§ Activité 1: Reprenez la tribune sur la spéculation immobilière en Bretagne de « Le paroxysme est » à « la France ? », en renommant « littoral » en « bord de mer ».
§ Activité 2: Poursuivez la tribune sur la spéculation immobilière en Bretagne à partir de sa dernière phrase.

§ Passage fourni:
Bertrand Deléon, pour l’association Bemdez, nous adresse une tribune libre sur la spéculation immobilière en Bretagne, que nous reprenons ci-dessous :
La Bretagne aux enchères !
L’explosion du marché de l’immobilier, due à l’achat à prix d’or de nos terres et de nos maisons par une bourgeoisie principalement francilienne, empêche définitivement aux gens d’ici l’accession à la propriété. Celle-ci est même devenue quasiment impossible pour les classes moyennes. Le taux moyen d’apport diminue et la durée des prêts s’allonge : 47,1% des acheteurs ont choisi un emprunt de 25 ans et plus. 29% ont pris un emprunt de 20 ans et 8,1% de 15 ans (source : Adil 2006). L’arrivée massive de retraités aisés en est l’une des causes.
Devrons-nous tous faire nos bagages ?
Parallèlement, la débretonnisation des emplois s’accélère, particulièrement en ce qui concerne les fonctions d’encadrement. On assiste à un parachutage de cadres dans la fonction publique, installés par relations ou complicités diverses. L’Etat français hypercentralisé place délibérément la Bretagne en périphérie européenne, perçue comme un réservoir humain aux petits soins de l’Ile-de-France. Dès lors, les jeunes entrant sur le marché du travail sont la proie de l’impitoyable loi du système économique, autant dire esclaves de la fluctuation du marché (précarité de l’emploi dans l’agro-alimentaire, la grande distribution, emplois saisonniers, etc.) ou rejoignent le cortège de milliers de jeunes qui vont grossir les rangs des millions de Bretons exilés, et de leurs descendants. En attendant cette triste alternative, il reste les stages alibis, le RMI ou le chômage.
Le paroxysme est atteint sur le littoral breton. Rien qu’aux abords du Golfe du Morbihan où se massent 150 000 habitants, presque la moitié des acquéreurs de maisons ou d’appartements ne viennent pas de Bretagne. Dans ce lieu très prisé des retraités, les acquéreurs locaux ne représentent plus que 18,8 % du marché. Cette situation rend illusoire toute installation durable de jeunes actifs.
Ce monopole de seniors venus d’ailleurs génère un favoritisme politique au détriment des retraités bretons moins bien nantis, parfois passés d’une classe moyenne à la situation de précaires. Autre conséquence, les écoles des communes proches du littoral se vident alors que le coût de développement des structures pour le troisième âge augmente.
Allons-nous accepter encore longtemps de jouer les valets de la France ?

§ Informations:

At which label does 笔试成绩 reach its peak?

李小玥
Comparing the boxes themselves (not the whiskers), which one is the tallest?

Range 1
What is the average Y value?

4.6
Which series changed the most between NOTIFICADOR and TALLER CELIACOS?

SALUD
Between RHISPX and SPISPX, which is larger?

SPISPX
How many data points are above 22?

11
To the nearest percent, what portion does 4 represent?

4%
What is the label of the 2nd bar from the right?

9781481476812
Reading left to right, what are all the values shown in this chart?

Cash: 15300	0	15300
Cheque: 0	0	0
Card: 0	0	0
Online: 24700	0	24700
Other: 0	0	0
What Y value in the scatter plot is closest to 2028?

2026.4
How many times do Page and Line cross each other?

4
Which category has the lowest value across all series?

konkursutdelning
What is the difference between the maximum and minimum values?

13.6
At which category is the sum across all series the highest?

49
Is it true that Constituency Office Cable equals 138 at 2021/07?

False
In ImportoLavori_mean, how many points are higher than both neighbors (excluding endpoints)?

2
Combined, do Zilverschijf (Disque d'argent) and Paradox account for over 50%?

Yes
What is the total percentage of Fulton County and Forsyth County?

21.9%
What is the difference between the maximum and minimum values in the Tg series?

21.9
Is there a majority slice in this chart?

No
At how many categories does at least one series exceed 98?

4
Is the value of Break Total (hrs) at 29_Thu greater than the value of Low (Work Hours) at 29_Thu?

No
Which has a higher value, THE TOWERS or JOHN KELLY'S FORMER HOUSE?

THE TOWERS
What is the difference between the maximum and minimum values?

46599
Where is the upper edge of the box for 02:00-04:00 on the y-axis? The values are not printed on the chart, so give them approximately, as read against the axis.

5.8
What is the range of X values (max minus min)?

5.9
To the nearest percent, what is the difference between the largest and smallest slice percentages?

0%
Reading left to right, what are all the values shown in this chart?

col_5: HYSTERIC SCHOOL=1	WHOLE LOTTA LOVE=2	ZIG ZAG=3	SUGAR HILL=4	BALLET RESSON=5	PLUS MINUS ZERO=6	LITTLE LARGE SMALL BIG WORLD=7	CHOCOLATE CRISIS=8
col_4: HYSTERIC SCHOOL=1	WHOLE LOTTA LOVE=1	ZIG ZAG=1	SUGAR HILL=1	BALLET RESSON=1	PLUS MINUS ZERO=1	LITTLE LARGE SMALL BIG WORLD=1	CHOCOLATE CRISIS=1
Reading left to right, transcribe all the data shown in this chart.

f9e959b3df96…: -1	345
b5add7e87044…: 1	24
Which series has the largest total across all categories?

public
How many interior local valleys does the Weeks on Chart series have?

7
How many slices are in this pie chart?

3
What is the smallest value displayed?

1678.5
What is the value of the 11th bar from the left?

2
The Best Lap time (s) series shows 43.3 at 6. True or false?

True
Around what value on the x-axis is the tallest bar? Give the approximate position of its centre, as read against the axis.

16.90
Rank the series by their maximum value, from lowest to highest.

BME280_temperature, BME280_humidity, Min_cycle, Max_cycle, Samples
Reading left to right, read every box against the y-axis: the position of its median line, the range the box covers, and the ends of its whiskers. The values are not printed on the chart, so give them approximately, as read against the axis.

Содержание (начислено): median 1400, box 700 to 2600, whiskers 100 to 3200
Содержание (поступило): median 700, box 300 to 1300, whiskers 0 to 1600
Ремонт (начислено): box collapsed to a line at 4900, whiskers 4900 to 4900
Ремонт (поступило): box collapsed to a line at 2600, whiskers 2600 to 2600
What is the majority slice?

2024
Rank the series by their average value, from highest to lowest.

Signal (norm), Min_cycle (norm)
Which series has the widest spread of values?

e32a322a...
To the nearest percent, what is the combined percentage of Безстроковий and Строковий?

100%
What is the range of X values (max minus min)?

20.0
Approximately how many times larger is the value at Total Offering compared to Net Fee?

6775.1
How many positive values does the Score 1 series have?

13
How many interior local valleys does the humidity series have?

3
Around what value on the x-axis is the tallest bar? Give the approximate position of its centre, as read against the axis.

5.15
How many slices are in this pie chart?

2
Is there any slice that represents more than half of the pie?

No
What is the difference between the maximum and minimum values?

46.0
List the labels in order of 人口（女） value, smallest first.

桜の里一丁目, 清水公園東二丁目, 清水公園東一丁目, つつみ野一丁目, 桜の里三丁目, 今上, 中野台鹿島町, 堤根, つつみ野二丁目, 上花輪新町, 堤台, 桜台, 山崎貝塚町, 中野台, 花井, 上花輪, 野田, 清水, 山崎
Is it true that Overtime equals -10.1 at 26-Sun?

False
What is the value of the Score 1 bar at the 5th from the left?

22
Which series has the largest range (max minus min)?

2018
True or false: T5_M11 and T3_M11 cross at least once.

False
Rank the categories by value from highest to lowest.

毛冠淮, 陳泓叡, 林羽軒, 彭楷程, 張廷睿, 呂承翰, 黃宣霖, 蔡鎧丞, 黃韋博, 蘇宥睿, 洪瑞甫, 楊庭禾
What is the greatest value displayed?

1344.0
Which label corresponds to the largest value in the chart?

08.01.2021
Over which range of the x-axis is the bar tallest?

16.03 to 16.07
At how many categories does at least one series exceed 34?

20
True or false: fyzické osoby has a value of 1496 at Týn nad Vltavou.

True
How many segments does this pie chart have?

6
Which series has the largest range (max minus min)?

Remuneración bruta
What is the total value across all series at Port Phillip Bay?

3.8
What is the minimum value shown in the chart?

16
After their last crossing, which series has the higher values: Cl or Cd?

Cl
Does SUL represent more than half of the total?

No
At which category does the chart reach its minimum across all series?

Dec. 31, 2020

§ Résultat 1:
Le paroxysme est atteint sur le bord de mer breton. Rien qu’aux abords du Golfe du Morbihan où se massent 150 000 habitants, presque la moitié des acquéreurs de maisons ou d’appartements ne viennent pas de Bretagne. Dans ce lieu très prisé des retraités, les acquéreurs locaux ne représentent plus que 18,8 % du marché. Cette situation rend illusoire toute installation durable de jeunes actifs.
Ce monopole de seniors venus d’ailleurs génère un favoritisme politique au détriment des retraités bretons moins bien nantis, parfois passés d’une classe moyenne à la situation de précaires. Autre conséquence, les écoles des communes proches du bord de mer se vident alors que le coût de développement des structures pour le troisième âge augmente.
Allons-nous accepter encore longtemps de jouer les valets de la France ?

§ Résultat 2:
Cette nouvelle population aisée se substituant à la population bretonne s’installe en maître jusqu’à interdire à notre culture de s’exprimer. Certains d’entre eux, pour avoir évolué dans les hautes sphères des salons de l’Etat, détiennent déjà les rênes du pouvoir avant même de débarquer sur nos terres. Ces derniers ont réussi, à coups de pétitions et autres pressions en accord avec les élus, à museler le dynamisme naturel des Vannetais : les rues de la ville de Vannes deviennent silencieuses, les bars et les lieux de vie doivent obéir aux règles des nouveaux occupants du centre-ville. Des péninsules du littoral voient leur accès privatisé et surveillé par des vigiles, devenant ainsi de véritables embryons de quartiers à l’américaine avec leur police privée. C’est le cas de plusieurs accès au littoral du golfe comme à la pointe et au port du Blaire à Baden, bientôt Conleau et la Pointe d’Arradon ?
Dans le même sens, les politiques locaux prônent le choix du tout tourisme, une économie morte qui risque de donner le coup de grâce à une activité économique diversifiée qui profitait à l’emploi et au confort de vie des résidants (dans son projet de « Menhirland » à Carnac, l’Etat a procédé à des expropriations sacrifiant par le même biais des exploitations agricoles, de l’artisanat et des petits commerces…).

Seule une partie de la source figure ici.